Поставленный перед необходимостью дать определенный ответ, Шомон не находил слов. Несколько сбитый с толку, он смотрел на фонари, на свой стакан, на листья, устилающие тротуар…
– Ну… Ну, она была самой милой… – Покраснев от смущения, он запнулся. – Она живет с матерью. Ее мать – вдова. Одетта любит дом, сад, пение… Да, она очень любила петь! И она боялась пауков: увидев паука, чуть не падала в обморок. И много читала…
И сбивчивой скороговоркой он стал рассказывать дальше, путая настоящее и прошедшее время, с пылкой и трогательной готовностью обшаривая уголки своей памяти. Из моментальных картинок – Одетта срезает цветы в залитом солнцем саду, Одетта скатывается со стога сена – складывался образ доброй, непритязательной и очень счастливой девушки. Шомон говорил об их чистом, серьезном романе, и перед моим мысленным взором вставала девушка с фотографии: милое личико, пышные темные волосы, хрупкая шейка, глаза, не видевшие в жизни ничего, кроме книжек с цветными картинками. О, у этой пары все было невероятно чисто: совместные планы, письма – все под присмотром матушки, которая, судя по описанию Шомона, была вполне светской дамой.
– Ей нравилось, что я офицер, – охотно продолжал Шомон. – Хотя какой из меня вояка! После Сен-Сира меня отправили в колонии, там я немного повоевал, но потом мои родственники забеспокоились и, в конце концов, добились моего перевода на базу в Марокко. А там какая уж война! Но Одетте было приятно, так что…

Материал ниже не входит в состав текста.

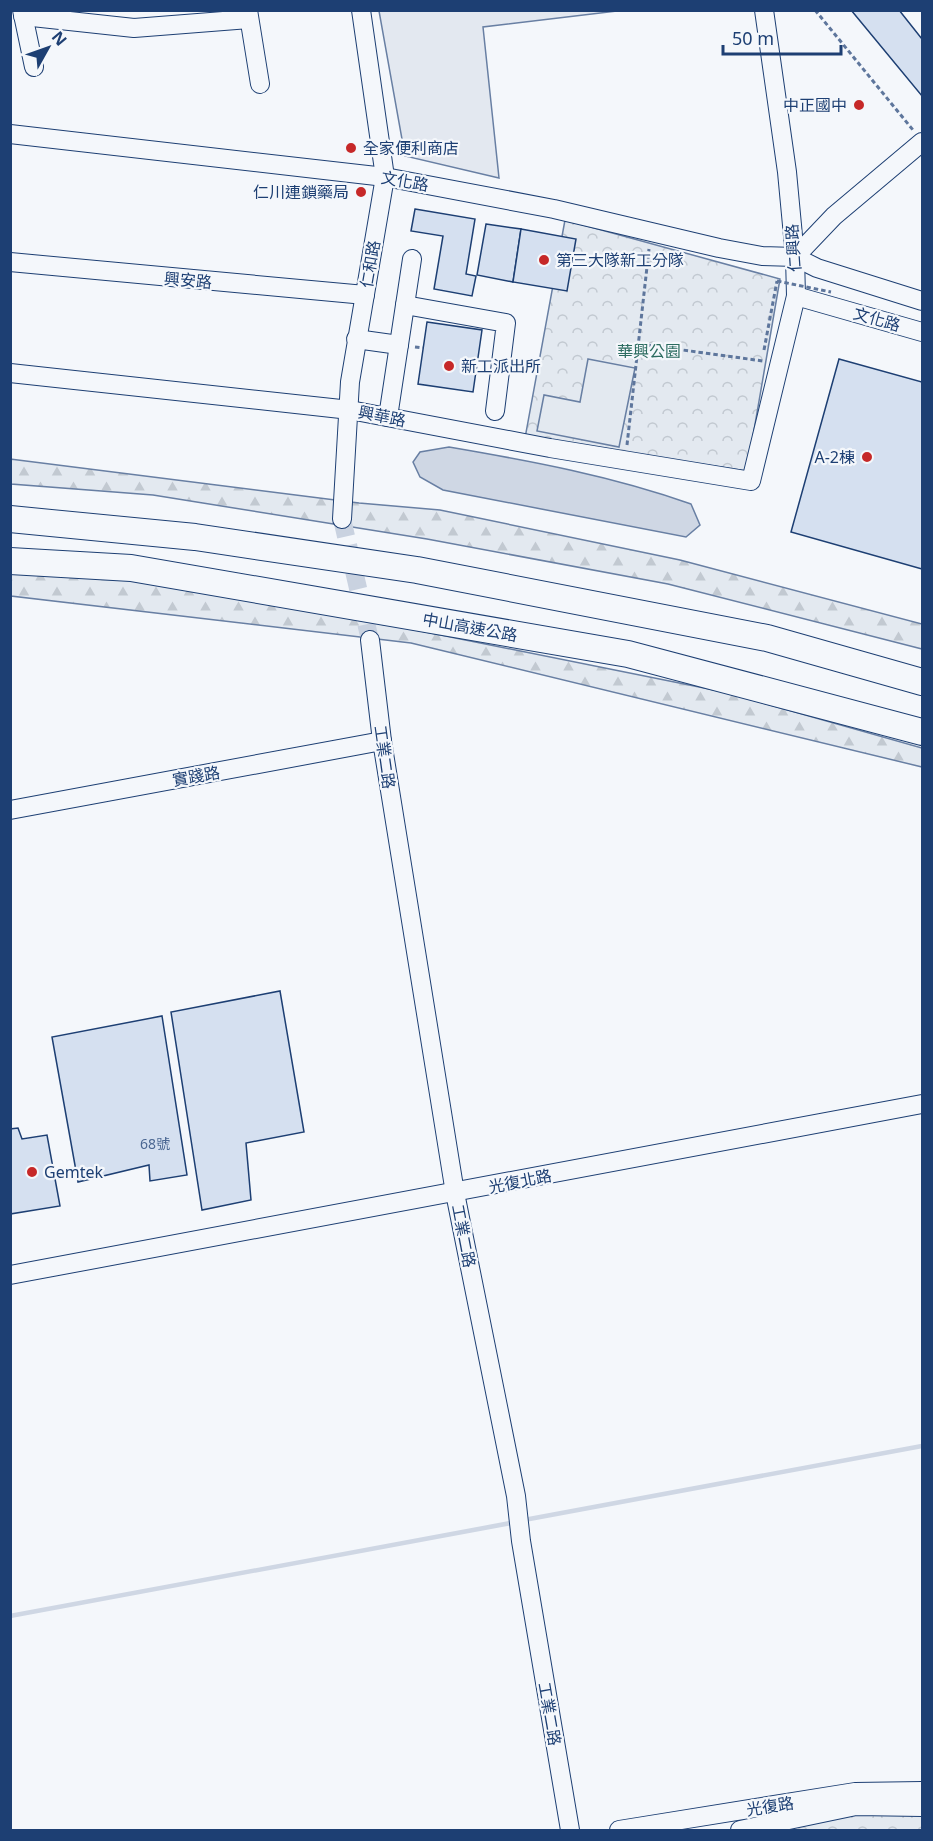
<svg xmlns="http://www.w3.org/2000/svg" width="933" height="1841" font-family="'Noto Sans','Noto Sans TC',sans-serif">
  <style>
    .forest { fill: url(#forest-firs); stroke: #687fa3; stroke-width: 1.5 }
    .park { fill: url(#park-crowns); stroke: #687fa3; stroke-width: 1.5 }
    .pitch { fill: #e3e9f0; stroke: #687fa3; stroke-width: 1.5 }
    .parking { fill: #e3e8f0; stroke: #687fa3; stroke-width: 1.5 }
    .water { fill: #cfd7e4; stroke: #687fa3; stroke-width: 1.5 }
    .lines { fill: none; stroke-linecap: round; stroke-linejoin: round }
    .stream { stroke: #cfd7e4; stroke-width: 4.5 }
    .building { fill: #d5e0f0; stroke: #1d3f73; stroke-width: 1.5 }
    .minor-tunnel { stroke: #c9d2e0; stroke-width: 18; stroke-dasharray: 18 9; stroke-linecap: butt }
    .minor-casing { stroke: #1d3f73; stroke-width: 20 }
    .highway-casing { stroke: #1d3f73; stroke-width: 28 }
    .path { stroke: #5e769c; stroke-width: 3; stroke-dasharray: 4.5 3; stroke-linecap: butt }
    .minor { stroke: #f4f7fb; stroke-width: 18 }
    .highway { stroke: #f4f7fb; stroke-width: 26 }
    .path-bridge { stroke: #5e769c; stroke-width: 3; stroke-dasharray: 4.5 3; stroke-linecap: butt }
    .poi-dot { fill: #c62828; stroke: #f4f7fb; stroke-width: 2 }
    .labels { text-anchor: middle; dominant-baseline: central; stroke-width: 4.5; stroke-linejoin: round; paint-order: stroke }
    .number-label { font-size: 14px; fill: #4b6792 }
    .poi-label { font-size: 16px; fill: #1d3f73; stroke: #f4f7fb; text-anchor: start }
    .street-label { font-size: 16px; fill: #1d3f73; stroke: #f4f7fb }
    .park-label { font-size: 16px; fill: #2c6c60; stroke: #f4f7fb }
  </style>
  <defs>
    <pattern id="forest-firs" width="22" height="20" patternUnits="userSpaceOnUse" patternTransform="scale(1.5)"><rect width="22" height="20" fill="#e3e9f0"/><path d="M5 1l3.5 6h-7zM16 11l3.5 6h-7z" fill="#c2c9d1"/></pattern>
    <pattern id="park-crowns" width="20" height="18" patternUnits="userSpaceOnUse" patternTransform="scale(1.5)"><rect width="20" height="18" fill="#e3e9f0"/><path d="M2 6a3 3 0 1 1 6 0M12 15a3 3 0 1 1 6 0" fill="none" stroke="#c2c9d1"/></pattern>
  </defs>
  <rect width="100%" height="100%" fill="#f4f7fb"/>
  <g class="forest">
    <path d="M10 459 359 503 440 510 680 560 922 624V649L668 584 427 539 153 495 11 484Z"/>
    <path d="M10 571 131 577 386 624 724 692 922 748V767L411 643 11 596Z"/>
  </g>
  <g class="park">
    <path d="M565 220 780 279 747 471 525 438Z"/>
    <path d="M856 1808 922 1810V1830H753Z"/>
  </g>
  <path class="pitch" d="M588 359 635 368 619 447 537 431 544 395 580 402Z"/>
  <path class="parking" d="M379 11V10L617 11 483 27 499 178 405 156Z"/>
  <path class="water" d="M449 447C531 461 612 476 691 504L700 525 686 537 443 490 420 477 413 462 420 452Z"/>
  <g class="lines">
    <g class="stream">
      <path d="M524 1520 922 1446"/>
      <path d="M10 1616 516 1522"/>
    </g>
  </g>
  <g class="building">
    <path d="M851 10H899L922 39V96Z"/>
    <path d="M415 209 475 219 466 274 476 276 472 296 434 289 443 236 411 231Z"/>
    <path d="M486 224 521 229 513 282 477 275Z"/>
    <path d="M521 229 576 239 567 291 513 282Z"/>
    <path d="M427 322 482 330 473 392 418 384Z"/>
    <path d="M839 359 922 382V569L791 532Z"/>
    <path d="M280 991 304 1132 246 1143 251 1200 202 1210 171 1012Z"/>
    <path d="M162 1016 187 1175 150 1181 149 1165 78 1182 52 1037Z"/>
    <path d="M18 1128 22 1139 47 1135 60 1206 10 1214V1129Z"/>
  </g>
  <g class="lines">
    <path class="minor-tunnel" d="M342 519 370 640"/>
    <g class="minor-casing">
      <g id="minor">
        <path d="M22 10 34 67"/>
        <path d="M248 10 260 84"/>
        <path d="M23 16 134 28 249 19"/>
        <path d="M10 134 385 177 554 209 719 248 762 256 795 257 817 268 922 301"/>
        <path d="M795 257 834 216 922 142"/>
        <path d="M10 262 365 295"/>
        <path d="M796 296 922 332"/>
        <path d="M405 305 506 323 495 411"/>
        <path d="M356 339 399 345"/>
        <path d="M10 373 350 410 550 448 751 481 796 296 795 257 787 172 764 10"/>
        <path d="M388 417 412 259"/>
        <path d="M342 519 350 382 385 177 361 10"/>
        <path d="M370 640 382 741 455 1193 516 1496 521 1541 570 1830"/>
        <path d="M10 810 382 741"/>
        <path d="M10 1275 922 1104"/>
        <path d="M619 1830 855 1792 922 1791"/>
        <path d="M740 1830 856 1806 922 1807"/>
      </g>
    </g>
    <g class="highway-casing">
      <g id="highway">
        <path d="M10 519 195 537 417 570 767 638 922 682"/>
        <path d="M10 561 131 568 628 654 922 732"/>
      </g>
    </g>
    <g class="path">
      <path d="M815 10 913 130"/>
      <path d="M639 344 763 361"/>
      <path d="M415 347 423 348"/>
      <path d="M764 350 777 281"/>
      <path d="M627 445 649 249"/>
    </g>
    <use href="#minor" class="minor"/>
    <use href="#highway" class="highway"/>
    <path class="path-bridge" d="M777 281 831 292"/>
  </g>
  <g class="poi-dot">
    <circle cx="859" cy="105" r="6"/>
    <circle cx="351" cy="148" r="6"/>
    <circle cx="361" cy="192" r="6"/>
    <circle cx="544" cy="260" r="6"/>
    <circle cx="449" cy="366" r="6"/>
    <circle cx="867" cy="457" r="6"/>
    <circle cx="32" cy="1172" r="6"/>
  </g>
  <g class="labels">
    <g class="number-label">
      <text x="155" y="1143">68號</text>
    </g>
    <g class="poi-label">
      <text x="847" y="105" text-anchor="end">中正國中</text>
      <text x="363" y="148">全家便利商店</text>
      <text x="349" y="192" text-anchor="end">仁川連鎖藥局</text>
      <text x="556" y="260">第三大隊新工分隊</text>
      <text x="461" y="366">新工派出所</text>
      <text x="855" y="457" text-anchor="end">A-2棟</text>
      <text x="44" y="1172">Gemtek</text>
    </g>
    <g class="street-label">
      <text transform="translate(405 181) rotate(10)">文化路</text>
      <text transform="translate(793 248) rotate(-94)">仁興路</text>
      <text transform="translate(370 264) rotate(-80)">仁和路</text>
      <text transform="translate(188 280) rotate(5)">興安路</text>
      <text transform="translate(877 319) rotate(16)">文化路</text>
      <text transform="translate(382 416) rotate(11)">興華路</text>
      <text transform="translate(470 627) rotate(10)">中山高速公路</text>
      <text transform="translate(385 757) rotate(82)">工業二路</text>
      <text transform="translate(196 776) rotate(-10)">實踐路</text>
      <text transform="translate(520 1181) rotate(-11)">光復北路</text>
      <text transform="translate(464 1236) rotate(79)">工業二路</text>
      <text transform="translate(550 1714) rotate(80)">工業二路</text>
      <text transform="translate(770 1806) rotate(-9)">光復路</text>
    </g>
    <g class="park-label">
      <text x="649" y="351">華興公園</text>
    </g>
  </g>
  <rect width="933" height="1841" fill="none" stroke="#1d3f73" stroke-width="24"/>
  <g transform="translate(48 48) rotate(50)" stroke="#f4f7fb" stroke-width="4.5" paint-order="stroke">
  <path d="M0-4.5L10 22L0 15L-10 22Z" fill="#1d3f73"/>
  <text y="-9" font-size="16" font-weight="bold" text-anchor="middle" fill="#1d3f73">N</text>
  </g>
  <path d="M723 45v9h118v-9" fill="none" stroke="#1d3f73" stroke-width="3"/>
  <text x="732" y="45" font-size="18" fill="#1d3f73" stroke="#f4f7fb" stroke-width="4.5" paint-order="stroke">50 m</text>
</svg>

– Понимаю, – мягко прервал его Бенколин. – А ее друзья?
– В свет она выходила довольно редко. Ей это не нравилось, – с гордостью заверил нас Шомон. – У них была компания, три девушки, они называли себя Неразлучными, очень дружили. Одетта, и… и… Клодин Мартель…
– Дальше.
– …и Джина Прево. Они познакомились в монастыре. Сейчас они уже не так близки, как раньше. Хотя… я не знаю. Я так редко бываю в Париже, и Одетта никогда особенно подробно мне не рассказывала, где и с кем видится. Мы просто… просто разговаривали. Понимаете?
– Значит, вы мало знаете о мадемуазель Мартель?